• Material shown:
- - - - - - -
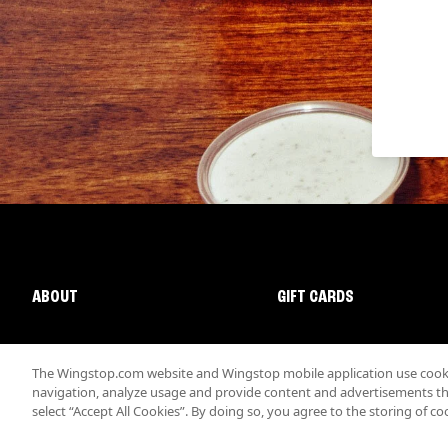
ABOUT
GIFT CARDS
The Wingstop.com website and Wingstop mobile application use cookie
navigation, analyze usage and provide content and advertisements that
select “Accept All Cookies”. By doing so, you agree to the storing of co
- - - - - - -
• Written task:
Copy out every line of text in the data above without changing anything, and leave the pictures out of your answer.

• Solution to the exercise:
ABOUT
GIFT CARDS
The Wingstop.com website and Wingstop mobile application use cookie
navigation, analyze usage and provide content and advertisements that
select “Accept All Cookies”. By doing so, you agree to the storing of co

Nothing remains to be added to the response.